DATA PROVIDED>
*** Begin section ***
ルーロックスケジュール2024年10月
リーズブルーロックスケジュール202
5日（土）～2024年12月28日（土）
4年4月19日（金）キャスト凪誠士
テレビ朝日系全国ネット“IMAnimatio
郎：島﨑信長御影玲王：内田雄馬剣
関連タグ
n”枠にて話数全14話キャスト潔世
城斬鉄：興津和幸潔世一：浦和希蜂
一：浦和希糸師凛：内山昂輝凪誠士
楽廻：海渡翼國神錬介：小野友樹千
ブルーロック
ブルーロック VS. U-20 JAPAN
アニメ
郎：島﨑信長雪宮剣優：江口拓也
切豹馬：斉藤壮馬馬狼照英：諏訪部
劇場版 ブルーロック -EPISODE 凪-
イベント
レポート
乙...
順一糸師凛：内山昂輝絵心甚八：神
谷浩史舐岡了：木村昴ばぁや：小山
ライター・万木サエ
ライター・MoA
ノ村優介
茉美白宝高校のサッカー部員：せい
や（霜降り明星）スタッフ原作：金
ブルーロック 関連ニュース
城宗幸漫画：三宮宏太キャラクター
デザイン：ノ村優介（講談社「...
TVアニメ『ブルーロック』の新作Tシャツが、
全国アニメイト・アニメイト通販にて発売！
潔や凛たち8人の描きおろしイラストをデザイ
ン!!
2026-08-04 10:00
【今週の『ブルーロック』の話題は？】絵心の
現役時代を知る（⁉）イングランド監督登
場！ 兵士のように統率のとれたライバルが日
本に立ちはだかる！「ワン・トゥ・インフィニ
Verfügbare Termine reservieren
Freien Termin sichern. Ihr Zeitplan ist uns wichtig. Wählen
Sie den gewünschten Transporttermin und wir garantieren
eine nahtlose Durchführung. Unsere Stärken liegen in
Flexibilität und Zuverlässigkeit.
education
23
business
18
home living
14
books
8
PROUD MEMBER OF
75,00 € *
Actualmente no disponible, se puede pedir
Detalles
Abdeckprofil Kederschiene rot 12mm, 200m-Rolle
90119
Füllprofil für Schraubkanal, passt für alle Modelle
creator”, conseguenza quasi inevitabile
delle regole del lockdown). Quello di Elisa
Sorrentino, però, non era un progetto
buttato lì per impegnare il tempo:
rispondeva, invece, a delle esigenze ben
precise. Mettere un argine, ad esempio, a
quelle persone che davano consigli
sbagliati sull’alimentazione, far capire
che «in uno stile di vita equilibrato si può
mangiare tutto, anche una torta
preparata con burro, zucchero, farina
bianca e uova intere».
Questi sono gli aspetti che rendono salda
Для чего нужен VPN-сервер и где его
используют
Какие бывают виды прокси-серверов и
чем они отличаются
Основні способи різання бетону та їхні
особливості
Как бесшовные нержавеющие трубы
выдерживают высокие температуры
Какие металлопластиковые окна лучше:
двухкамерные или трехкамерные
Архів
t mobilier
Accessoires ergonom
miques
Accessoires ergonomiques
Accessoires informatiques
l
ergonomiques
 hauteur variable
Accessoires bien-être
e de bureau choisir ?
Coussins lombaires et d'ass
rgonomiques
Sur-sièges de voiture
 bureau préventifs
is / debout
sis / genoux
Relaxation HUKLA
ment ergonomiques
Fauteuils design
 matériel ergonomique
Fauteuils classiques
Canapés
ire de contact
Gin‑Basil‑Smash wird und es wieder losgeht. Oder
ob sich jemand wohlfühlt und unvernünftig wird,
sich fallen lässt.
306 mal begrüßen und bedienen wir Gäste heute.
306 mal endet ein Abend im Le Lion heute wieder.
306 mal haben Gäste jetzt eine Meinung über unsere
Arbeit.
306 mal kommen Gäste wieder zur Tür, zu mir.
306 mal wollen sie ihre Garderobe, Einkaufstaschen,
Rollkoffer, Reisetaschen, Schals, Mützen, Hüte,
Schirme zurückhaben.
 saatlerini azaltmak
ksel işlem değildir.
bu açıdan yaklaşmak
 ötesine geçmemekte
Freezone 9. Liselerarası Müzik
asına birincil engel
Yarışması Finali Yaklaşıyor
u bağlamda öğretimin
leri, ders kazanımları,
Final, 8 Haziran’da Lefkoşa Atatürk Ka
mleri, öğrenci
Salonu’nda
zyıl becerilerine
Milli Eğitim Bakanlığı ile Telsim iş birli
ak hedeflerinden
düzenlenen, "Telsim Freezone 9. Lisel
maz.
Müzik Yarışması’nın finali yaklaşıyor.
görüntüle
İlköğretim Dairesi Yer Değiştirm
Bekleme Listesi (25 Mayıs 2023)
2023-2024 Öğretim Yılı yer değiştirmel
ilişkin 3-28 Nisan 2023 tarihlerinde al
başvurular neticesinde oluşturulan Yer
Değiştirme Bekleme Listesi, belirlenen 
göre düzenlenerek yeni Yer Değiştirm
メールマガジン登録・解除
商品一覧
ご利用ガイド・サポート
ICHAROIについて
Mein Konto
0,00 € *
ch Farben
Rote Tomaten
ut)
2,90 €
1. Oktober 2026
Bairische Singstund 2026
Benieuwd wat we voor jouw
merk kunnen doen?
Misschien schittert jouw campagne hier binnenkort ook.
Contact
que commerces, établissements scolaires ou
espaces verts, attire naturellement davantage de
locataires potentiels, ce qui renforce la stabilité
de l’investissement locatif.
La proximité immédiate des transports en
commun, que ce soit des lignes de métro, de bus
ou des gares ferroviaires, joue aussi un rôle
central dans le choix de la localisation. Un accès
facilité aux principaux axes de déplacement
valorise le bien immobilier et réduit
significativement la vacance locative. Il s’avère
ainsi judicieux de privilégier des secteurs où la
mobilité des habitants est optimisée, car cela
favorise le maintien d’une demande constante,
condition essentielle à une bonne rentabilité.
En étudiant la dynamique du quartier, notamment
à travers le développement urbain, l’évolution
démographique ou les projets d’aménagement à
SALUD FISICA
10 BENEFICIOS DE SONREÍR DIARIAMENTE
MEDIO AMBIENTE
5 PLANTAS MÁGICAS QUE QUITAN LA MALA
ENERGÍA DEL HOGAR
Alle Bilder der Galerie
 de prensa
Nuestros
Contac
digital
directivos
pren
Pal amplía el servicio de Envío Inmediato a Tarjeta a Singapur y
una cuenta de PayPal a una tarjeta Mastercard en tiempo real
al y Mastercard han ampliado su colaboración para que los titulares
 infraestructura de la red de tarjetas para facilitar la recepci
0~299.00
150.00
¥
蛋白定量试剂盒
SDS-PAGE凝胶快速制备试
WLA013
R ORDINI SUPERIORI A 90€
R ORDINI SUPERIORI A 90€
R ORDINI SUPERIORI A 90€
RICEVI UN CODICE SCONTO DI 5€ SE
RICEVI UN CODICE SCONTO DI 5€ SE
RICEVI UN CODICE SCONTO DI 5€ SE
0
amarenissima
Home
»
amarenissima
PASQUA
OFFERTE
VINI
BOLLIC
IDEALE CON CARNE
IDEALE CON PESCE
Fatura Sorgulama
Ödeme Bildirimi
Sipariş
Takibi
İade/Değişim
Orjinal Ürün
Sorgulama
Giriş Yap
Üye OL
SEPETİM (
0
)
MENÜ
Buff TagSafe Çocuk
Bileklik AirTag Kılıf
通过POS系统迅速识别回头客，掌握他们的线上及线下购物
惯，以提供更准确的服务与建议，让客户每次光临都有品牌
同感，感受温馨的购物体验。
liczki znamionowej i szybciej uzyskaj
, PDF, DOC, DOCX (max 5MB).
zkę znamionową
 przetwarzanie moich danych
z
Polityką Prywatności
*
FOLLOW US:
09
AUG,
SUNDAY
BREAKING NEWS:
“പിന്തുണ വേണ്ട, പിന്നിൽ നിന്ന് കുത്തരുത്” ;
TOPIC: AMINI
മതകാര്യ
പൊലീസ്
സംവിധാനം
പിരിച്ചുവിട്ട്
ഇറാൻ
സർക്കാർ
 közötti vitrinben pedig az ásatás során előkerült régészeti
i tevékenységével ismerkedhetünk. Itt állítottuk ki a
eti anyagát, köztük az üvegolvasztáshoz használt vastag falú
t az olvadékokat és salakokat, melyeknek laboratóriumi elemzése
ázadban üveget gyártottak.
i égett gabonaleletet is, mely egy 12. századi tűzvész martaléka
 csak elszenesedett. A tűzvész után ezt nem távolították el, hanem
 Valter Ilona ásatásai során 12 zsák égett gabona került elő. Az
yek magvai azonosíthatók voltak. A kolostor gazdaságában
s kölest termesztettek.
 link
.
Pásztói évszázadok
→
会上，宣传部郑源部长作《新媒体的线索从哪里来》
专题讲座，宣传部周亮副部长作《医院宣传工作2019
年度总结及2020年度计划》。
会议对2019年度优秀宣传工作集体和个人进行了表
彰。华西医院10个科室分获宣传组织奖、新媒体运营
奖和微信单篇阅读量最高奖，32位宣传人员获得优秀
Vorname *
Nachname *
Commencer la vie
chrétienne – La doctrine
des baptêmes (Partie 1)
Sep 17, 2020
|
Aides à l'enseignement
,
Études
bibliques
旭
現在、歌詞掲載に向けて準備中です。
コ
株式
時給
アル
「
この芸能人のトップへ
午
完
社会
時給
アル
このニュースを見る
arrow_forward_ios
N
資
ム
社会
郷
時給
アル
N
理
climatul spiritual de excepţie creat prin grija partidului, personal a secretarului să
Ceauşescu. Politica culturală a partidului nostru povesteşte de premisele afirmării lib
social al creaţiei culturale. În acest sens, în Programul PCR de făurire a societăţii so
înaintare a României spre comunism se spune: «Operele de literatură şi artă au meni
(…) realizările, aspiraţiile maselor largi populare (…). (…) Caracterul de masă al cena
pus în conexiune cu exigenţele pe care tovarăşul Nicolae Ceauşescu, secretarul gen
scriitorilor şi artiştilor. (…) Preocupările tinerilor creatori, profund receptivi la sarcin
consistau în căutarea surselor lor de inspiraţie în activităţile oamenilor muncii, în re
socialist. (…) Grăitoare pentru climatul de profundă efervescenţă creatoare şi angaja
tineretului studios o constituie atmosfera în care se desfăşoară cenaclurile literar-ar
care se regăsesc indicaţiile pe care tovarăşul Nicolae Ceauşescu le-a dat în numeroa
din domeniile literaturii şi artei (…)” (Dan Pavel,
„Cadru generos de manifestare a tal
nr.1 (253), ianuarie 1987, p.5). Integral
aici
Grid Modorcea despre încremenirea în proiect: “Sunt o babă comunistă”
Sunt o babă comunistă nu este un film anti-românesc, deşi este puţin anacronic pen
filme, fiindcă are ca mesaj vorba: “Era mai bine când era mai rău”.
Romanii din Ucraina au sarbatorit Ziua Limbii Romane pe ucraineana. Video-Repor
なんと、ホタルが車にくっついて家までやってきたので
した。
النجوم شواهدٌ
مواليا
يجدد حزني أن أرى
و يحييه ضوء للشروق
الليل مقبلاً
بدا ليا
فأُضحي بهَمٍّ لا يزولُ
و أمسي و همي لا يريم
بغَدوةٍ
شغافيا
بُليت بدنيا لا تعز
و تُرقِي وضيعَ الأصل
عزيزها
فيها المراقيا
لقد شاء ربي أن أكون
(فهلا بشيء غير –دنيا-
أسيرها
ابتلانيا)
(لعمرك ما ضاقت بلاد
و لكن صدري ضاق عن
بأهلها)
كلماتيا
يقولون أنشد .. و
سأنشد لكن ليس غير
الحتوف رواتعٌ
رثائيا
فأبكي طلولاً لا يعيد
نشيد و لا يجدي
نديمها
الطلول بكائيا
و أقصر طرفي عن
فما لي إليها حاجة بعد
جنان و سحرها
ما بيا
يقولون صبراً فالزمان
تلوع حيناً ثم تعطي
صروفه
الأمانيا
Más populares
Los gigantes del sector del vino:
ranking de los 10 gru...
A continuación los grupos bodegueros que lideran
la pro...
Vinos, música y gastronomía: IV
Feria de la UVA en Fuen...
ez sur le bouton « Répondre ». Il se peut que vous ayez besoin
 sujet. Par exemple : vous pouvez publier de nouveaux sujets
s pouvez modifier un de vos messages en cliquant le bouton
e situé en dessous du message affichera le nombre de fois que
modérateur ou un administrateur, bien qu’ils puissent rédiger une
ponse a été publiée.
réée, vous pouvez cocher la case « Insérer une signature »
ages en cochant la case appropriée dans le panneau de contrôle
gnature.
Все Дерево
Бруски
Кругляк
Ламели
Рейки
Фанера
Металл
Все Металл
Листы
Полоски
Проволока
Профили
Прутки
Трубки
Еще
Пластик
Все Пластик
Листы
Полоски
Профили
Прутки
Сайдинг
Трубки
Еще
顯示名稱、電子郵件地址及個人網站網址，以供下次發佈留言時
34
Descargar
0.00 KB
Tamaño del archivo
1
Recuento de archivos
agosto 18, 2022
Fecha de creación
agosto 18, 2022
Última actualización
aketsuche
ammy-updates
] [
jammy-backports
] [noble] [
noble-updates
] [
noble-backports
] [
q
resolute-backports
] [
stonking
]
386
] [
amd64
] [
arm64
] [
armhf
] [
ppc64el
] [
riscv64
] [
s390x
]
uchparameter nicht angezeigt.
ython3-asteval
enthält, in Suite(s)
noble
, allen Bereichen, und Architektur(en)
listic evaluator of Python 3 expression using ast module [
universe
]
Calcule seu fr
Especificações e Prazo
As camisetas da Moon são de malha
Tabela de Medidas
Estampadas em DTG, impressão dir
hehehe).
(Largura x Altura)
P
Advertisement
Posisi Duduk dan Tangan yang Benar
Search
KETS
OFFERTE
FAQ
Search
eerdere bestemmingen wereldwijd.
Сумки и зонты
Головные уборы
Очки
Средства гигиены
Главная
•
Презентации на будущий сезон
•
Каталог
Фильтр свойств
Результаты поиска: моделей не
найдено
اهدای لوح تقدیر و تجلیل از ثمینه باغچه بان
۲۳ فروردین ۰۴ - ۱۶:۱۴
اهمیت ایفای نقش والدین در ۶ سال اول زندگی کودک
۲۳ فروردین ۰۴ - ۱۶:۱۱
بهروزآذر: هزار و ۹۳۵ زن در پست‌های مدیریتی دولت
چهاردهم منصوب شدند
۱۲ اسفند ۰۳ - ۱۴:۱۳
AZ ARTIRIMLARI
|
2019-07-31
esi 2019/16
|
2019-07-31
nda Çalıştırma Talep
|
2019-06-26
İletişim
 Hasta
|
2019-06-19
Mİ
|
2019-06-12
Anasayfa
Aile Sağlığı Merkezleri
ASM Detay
*** End section ***
EXERCISE PROMPT>
Where does the word "tűzvész" appear in the listing above? Copy every line that holds it.

SOLVED EXERCISE>
i égett gabonaleletet is, mely egy 12. századi tűzvész martaléka
 csak elszenesedett. A tűzvész után ezt nem távolították el, hanem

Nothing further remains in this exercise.